WHAT YOU SHOULD DO:
Check every line of the entries for "await", and copy the lines that hold it.

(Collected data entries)

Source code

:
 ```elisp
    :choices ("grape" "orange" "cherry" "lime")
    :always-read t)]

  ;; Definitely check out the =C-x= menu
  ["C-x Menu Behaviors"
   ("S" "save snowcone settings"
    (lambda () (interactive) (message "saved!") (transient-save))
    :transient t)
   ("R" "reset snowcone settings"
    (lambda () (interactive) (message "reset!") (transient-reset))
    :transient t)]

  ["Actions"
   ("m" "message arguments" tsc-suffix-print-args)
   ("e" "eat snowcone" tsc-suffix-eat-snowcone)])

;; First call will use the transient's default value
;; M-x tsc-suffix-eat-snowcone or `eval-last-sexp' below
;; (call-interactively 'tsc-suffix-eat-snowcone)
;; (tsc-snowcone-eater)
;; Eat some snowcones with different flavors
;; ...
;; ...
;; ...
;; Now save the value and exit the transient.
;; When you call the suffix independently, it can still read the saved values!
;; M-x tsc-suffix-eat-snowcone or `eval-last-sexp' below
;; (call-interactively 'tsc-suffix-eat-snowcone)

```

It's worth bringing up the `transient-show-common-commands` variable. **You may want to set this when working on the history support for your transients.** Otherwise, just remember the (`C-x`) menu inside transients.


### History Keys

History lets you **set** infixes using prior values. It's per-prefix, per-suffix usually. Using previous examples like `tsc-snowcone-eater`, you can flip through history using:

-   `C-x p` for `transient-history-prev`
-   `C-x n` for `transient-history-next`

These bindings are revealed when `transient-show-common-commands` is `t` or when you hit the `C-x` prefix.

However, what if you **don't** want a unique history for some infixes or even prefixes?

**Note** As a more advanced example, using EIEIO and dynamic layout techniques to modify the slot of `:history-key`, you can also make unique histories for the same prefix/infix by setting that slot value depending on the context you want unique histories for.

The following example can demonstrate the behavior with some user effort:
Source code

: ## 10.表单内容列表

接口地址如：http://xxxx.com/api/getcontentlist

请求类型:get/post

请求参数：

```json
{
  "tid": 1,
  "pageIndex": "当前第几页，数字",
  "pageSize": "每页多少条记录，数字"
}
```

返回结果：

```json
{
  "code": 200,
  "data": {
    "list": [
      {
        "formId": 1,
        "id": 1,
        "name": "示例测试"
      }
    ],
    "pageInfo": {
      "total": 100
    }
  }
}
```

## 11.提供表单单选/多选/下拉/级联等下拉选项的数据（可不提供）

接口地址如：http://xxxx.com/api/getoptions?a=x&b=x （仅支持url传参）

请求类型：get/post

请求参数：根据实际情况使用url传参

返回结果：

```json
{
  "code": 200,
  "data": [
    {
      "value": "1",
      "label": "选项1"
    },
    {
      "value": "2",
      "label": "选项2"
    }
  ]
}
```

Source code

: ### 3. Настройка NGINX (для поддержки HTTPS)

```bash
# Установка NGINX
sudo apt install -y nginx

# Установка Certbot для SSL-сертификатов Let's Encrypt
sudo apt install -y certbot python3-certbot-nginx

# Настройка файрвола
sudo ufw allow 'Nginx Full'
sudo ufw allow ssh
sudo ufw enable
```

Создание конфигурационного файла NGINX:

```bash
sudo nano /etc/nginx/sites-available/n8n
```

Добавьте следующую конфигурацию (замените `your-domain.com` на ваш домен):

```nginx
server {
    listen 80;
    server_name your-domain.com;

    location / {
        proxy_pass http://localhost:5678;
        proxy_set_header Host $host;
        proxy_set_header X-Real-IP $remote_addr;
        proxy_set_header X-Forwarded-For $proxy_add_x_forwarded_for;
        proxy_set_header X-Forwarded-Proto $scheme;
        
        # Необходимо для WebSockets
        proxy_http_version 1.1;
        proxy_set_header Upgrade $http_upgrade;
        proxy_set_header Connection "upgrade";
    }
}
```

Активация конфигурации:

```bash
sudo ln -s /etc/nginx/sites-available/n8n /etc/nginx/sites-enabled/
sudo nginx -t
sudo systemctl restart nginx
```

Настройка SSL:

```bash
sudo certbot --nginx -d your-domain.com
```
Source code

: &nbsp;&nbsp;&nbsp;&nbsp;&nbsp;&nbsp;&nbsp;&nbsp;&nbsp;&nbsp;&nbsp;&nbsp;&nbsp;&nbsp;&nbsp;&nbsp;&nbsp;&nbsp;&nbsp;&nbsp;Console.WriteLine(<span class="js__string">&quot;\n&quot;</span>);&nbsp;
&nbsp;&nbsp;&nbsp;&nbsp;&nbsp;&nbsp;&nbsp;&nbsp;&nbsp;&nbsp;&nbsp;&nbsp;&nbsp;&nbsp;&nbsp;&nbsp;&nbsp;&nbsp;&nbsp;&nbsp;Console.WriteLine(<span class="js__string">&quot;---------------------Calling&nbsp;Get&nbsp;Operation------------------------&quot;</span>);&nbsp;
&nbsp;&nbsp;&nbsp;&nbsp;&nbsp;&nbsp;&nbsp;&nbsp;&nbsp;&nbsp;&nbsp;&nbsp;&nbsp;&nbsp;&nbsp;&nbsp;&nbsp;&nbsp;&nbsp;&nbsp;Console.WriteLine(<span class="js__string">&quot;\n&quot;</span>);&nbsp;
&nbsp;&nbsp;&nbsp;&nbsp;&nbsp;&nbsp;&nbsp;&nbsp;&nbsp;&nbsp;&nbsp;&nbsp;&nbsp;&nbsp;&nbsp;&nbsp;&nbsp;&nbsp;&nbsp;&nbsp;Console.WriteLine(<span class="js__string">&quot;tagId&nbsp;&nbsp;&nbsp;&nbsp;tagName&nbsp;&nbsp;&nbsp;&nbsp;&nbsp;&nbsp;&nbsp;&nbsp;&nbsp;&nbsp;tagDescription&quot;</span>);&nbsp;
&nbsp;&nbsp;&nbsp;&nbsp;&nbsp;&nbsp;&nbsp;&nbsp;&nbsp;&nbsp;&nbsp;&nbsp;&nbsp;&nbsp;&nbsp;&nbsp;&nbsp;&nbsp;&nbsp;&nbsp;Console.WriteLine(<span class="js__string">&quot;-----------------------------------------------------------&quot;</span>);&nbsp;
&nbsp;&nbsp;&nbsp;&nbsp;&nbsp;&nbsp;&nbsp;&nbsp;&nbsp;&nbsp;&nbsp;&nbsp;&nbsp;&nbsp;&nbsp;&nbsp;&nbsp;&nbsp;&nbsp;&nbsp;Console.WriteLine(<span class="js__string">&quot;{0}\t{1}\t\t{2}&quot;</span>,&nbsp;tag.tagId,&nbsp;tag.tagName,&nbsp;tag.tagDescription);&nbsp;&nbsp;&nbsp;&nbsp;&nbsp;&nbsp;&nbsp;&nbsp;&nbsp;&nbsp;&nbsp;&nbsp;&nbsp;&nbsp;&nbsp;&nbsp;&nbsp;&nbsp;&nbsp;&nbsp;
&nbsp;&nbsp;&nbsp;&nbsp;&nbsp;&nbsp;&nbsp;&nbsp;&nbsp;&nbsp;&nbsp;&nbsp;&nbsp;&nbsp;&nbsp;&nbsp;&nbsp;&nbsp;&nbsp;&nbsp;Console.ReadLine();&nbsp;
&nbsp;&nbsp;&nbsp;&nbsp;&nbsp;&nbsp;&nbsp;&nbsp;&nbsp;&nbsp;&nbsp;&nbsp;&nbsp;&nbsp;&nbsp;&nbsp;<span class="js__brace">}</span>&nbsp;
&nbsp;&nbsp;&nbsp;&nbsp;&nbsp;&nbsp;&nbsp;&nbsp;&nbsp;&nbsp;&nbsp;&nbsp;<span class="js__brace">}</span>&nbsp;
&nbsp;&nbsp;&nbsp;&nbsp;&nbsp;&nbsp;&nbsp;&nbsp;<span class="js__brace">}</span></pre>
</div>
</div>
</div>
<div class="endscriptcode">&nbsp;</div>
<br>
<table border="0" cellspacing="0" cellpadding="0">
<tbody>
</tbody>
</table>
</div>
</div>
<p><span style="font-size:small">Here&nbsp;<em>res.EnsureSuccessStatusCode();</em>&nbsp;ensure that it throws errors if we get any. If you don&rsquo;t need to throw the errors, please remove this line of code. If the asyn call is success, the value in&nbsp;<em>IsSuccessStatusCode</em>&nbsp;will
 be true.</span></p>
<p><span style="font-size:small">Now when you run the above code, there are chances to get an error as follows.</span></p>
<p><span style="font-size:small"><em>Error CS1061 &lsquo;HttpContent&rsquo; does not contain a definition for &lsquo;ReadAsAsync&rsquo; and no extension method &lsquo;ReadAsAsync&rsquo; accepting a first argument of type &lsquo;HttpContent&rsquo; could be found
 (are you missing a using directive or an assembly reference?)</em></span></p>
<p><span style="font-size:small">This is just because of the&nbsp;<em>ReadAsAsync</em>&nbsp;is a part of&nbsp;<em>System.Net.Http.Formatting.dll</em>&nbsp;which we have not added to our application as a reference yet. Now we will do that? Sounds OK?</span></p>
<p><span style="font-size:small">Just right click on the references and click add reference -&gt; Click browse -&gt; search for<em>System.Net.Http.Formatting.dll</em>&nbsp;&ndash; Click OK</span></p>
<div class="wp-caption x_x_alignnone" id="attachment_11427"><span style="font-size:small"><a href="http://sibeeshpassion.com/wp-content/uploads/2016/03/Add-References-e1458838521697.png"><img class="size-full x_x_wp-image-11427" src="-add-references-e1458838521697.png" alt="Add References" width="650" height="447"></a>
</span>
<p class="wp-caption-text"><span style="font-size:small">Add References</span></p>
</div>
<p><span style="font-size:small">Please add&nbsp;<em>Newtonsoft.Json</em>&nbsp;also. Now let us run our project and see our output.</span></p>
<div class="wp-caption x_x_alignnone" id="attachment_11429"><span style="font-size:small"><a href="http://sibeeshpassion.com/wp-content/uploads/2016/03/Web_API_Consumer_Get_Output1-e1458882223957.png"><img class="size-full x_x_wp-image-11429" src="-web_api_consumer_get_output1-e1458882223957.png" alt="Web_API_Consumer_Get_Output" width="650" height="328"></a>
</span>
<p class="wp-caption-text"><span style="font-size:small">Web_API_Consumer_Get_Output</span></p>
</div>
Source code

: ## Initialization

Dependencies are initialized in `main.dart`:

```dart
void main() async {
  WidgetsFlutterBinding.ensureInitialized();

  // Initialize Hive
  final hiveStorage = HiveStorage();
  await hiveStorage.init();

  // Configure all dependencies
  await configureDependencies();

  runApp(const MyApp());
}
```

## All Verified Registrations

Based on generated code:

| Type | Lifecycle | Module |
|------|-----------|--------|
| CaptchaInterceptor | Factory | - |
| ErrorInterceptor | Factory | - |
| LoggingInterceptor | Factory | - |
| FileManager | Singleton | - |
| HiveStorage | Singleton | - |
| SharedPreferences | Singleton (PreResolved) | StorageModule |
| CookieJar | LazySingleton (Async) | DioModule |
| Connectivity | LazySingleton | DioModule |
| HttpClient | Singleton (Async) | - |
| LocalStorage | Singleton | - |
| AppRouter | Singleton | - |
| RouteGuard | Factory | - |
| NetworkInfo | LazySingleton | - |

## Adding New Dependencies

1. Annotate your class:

TASK SOLUTION:
  await hiveStorage.init();
  await configureDependencies();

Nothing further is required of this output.